Figure 1. Possible camouflage strategies of caterpillars in response to visually heterogeneous environments.

(A) In an environment composed of different coloured patches, caterpillars with a fixed genetic phenotype achieve compromised crypsis on all backgrounds. (B) The same habitat scenario as A but with larvae specialised to match one patch type, either by genetic polymorphism, restricting individuals to one patch colour, or by plastic polyphenism, in principle allowing individual larvae to move between patches and switch colour to match their background. (C) Larvae with genetic polymorphism or plastic polyphenism inhabiting a graded environment with intermediate colour patches, where phenotypes match the extreme, but not the intermediate backgrounds. (D) An environmental gradient with intermediate backgrounds, where larvae produce a continuous colour response to background colour, allowing utilisation of each patch colour.

Figure 2. Dowels used for luminance, colour, and heterogeneous environment experiments.

(A–L) represent IB, IG, Bl, BW1, BW2, BW3, Wh, Br, BG1, BG2, BG3, and Gr, respectively.

Figure 3. The response of B. betularia larvae to a difference in dowel colour.

(A) Representative final instar B. betularia larvae from each isoluminant treatment resting on their corresponding dowel. (B) The average position of final instar B. betularia larvae and their corresponding dowels within the ultraviolet-sensitive (UVS) avian tetrahedral colour space when viewed by a blue tit, Cyanistes caeruleus, under bright daylight conditions. Asterisks represent dowels, rhombuses represent larvae, from brown and green treatments, respectively. The plot illustrates the stimulation of the short (S), medium (M), long (L), and UV (U/V) wavelength-sensitive photoreceptors and is shown from the MW–LW plane. (C) Greenness as perceived by a blue tit under bright daylight conditions of final instar B. betularia larvae reared under isoluminant dowel treatments, where IBL, isoluminant brown larvae and IGL, isoluminant green larvae. The numbers following the letters indicate replicate boxes within each treatment. IBD, isoluminant brown dowel and IGD, isoluminant green dowel. Photo credit: Arjèn Van’t Hof.

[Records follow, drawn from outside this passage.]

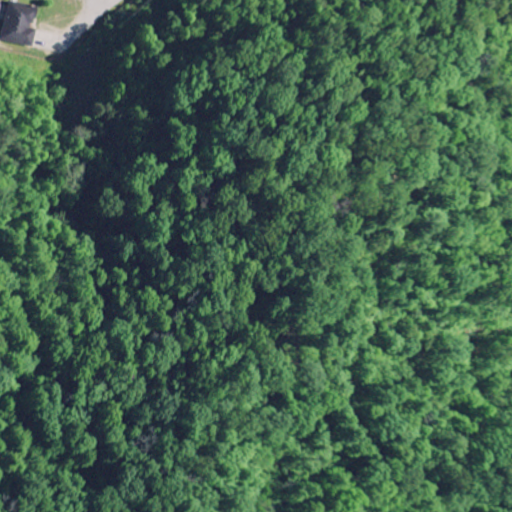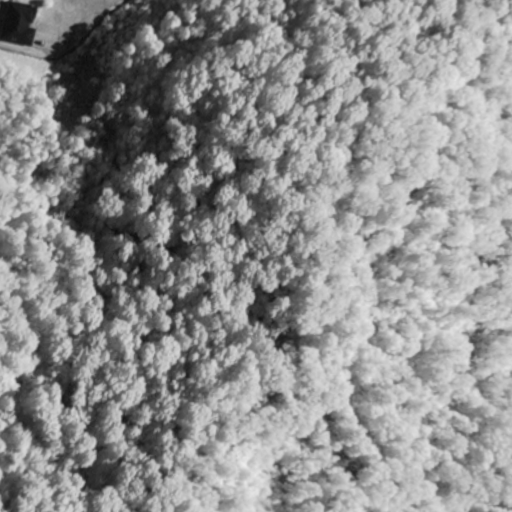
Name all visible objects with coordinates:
building: (21, 25)
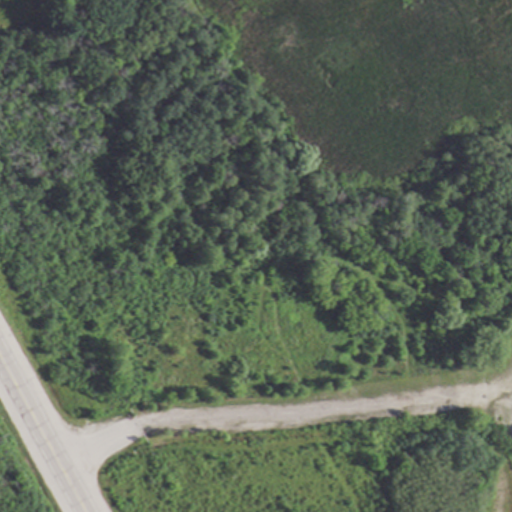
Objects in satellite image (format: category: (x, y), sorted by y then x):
road: (306, 409)
road: (46, 430)
road: (99, 442)
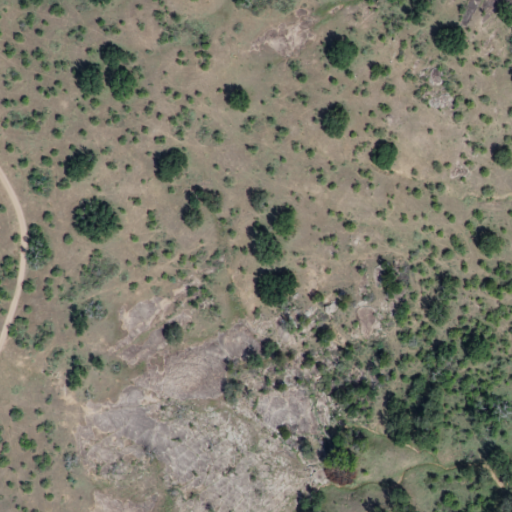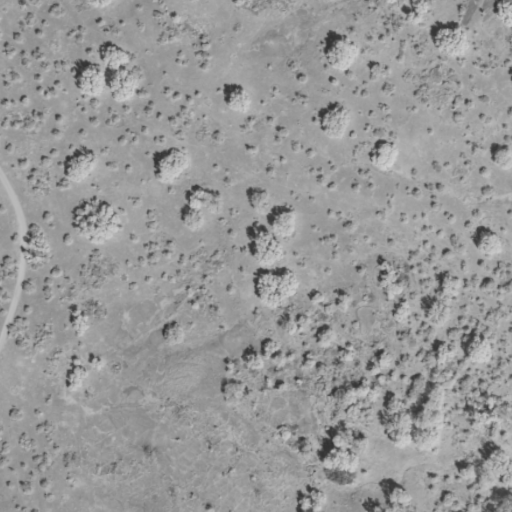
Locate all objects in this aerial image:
road: (18, 262)
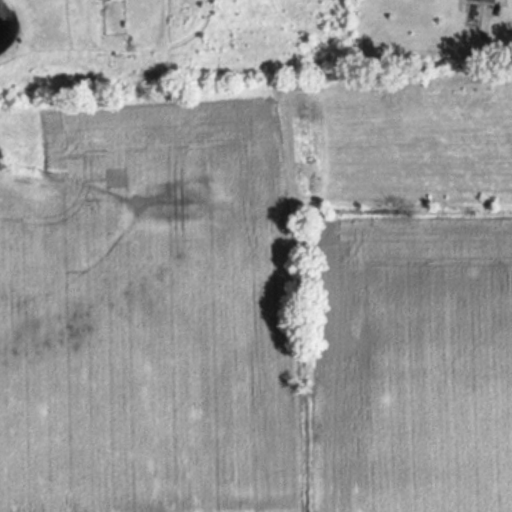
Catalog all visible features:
building: (485, 1)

Figure 4. The response of B. betularia larvae to a gradient in dowel luminance.

(A) Representative final instar B. betularia larvae from each luminance treatment resting on their corresponding dowel. Dowel treatments shown from left to right: Black (Bl), Dark grey (BW1), Mid grey (BW2), Light grey (BW3), White (Wh). (B) Average luminance of final instar B. betularia larvae reared under the five luminance treatments, as perceived by a blue tit (Cyanistes caeruleus) under bright daylight conditions. Solid line is the fitted cubic polynomial; dotted and dashed lines, provided for comparison, represent the linear (idealised continuous reaction norm) and stepped (two-state polyphenism) responses, respectively. Photo credit: Arjèn Van’t Hof.

Figure 5. The response of B. betularia larvae to a gradient in dowel colour and luminance.

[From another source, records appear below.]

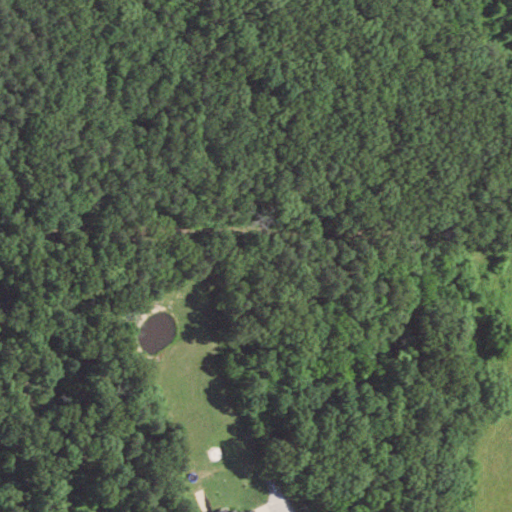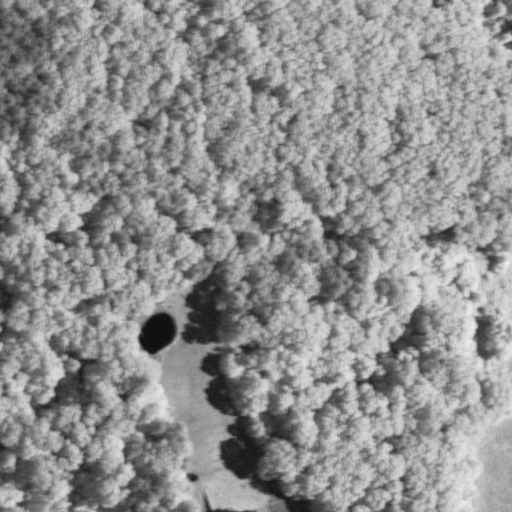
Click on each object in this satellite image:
road: (236, 463)
building: (237, 510)
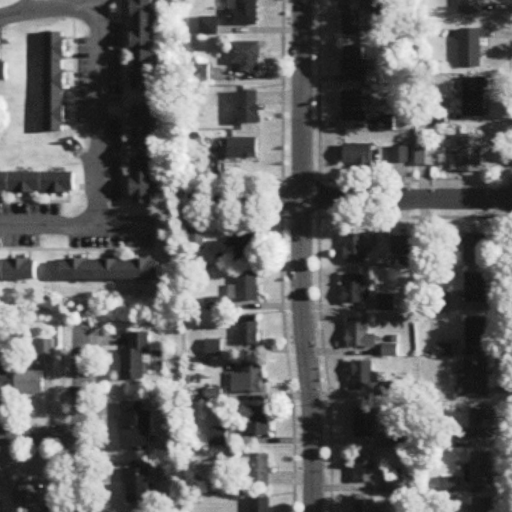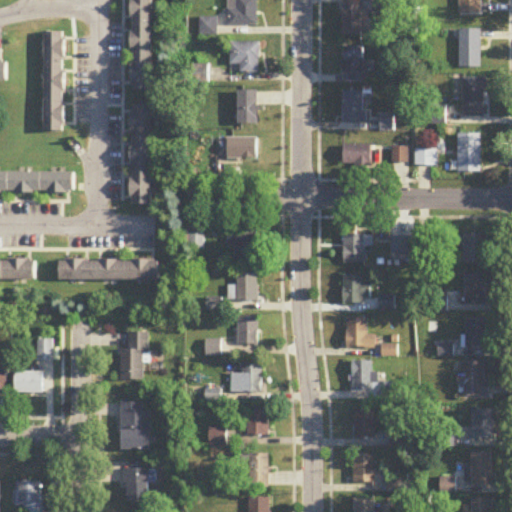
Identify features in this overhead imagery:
road: (95, 3)
building: (470, 7)
building: (242, 13)
building: (351, 18)
building: (143, 45)
building: (471, 49)
building: (246, 57)
building: (355, 65)
building: (4, 71)
building: (200, 74)
building: (55, 83)
building: (474, 98)
road: (122, 100)
road: (109, 104)
building: (249, 108)
building: (354, 108)
road: (97, 114)
building: (243, 149)
building: (470, 153)
building: (400, 155)
building: (142, 156)
building: (358, 157)
building: (427, 158)
road: (385, 160)
road: (308, 178)
building: (37, 183)
road: (32, 200)
road: (354, 200)
road: (356, 216)
road: (50, 224)
road: (124, 224)
building: (400, 246)
building: (426, 248)
road: (75, 249)
building: (244, 249)
building: (354, 251)
building: (475, 251)
road: (279, 256)
road: (302, 256)
building: (18, 271)
building: (110, 272)
building: (248, 288)
building: (357, 291)
building: (476, 291)
building: (387, 305)
building: (249, 332)
building: (476, 335)
building: (360, 336)
building: (136, 359)
building: (364, 377)
building: (3, 380)
building: (253, 380)
building: (476, 380)
building: (30, 383)
road: (5, 410)
road: (101, 418)
road: (82, 420)
building: (259, 422)
building: (365, 425)
building: (483, 426)
building: (136, 428)
road: (41, 429)
road: (62, 449)
building: (364, 469)
building: (482, 470)
building: (261, 472)
building: (138, 486)
building: (0, 492)
building: (29, 497)
building: (260, 505)
building: (482, 505)
building: (365, 506)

(A) Photograph of final instar B. betularia larvae from each colour treatment resting on their corresponding dowel. Dowel treatments shown from left to right: Brown (Br), More brown (BG1), Brown-green (BG2), More green (BG3), Green (Gr). (B) Average greenness of dowels vs. B. betularia larvae exposed to dowels from each of the five treatment groups, as perceived by a blue tit (Cyanistes caeruleus) under bright daylight conditions. Solid line is the fitted quadratic polynomial; dotted and dashed lines, provided for comparison, represent the linear (idealised continuous reaction norm) and stepped (two-state polyphenism) responses, respectively. Photo credit: Lukasz Lukomski.

Figure 6. The response of B. betularia larvae to different ratios of green and brown dowels.

Percentage of green dowels in each treatment vs. the percentage of greenness of B. betularia larva as calculated by RGB analysis.